Dataset entries:
= Beginning of Section =

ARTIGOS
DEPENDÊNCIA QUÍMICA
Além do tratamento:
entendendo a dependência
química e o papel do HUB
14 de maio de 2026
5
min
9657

= End of Section =

TASK OBJECTIVE: Would you return every line of the data above exactly?

ANSWER TO THE PROBLEM:
ARTIGOS
DEPENDÊNCIA QUÍMICA
Além do tratamento:
entendendo a dependência
química e o papel do HUB
14 de maio de 2026
5
min
9657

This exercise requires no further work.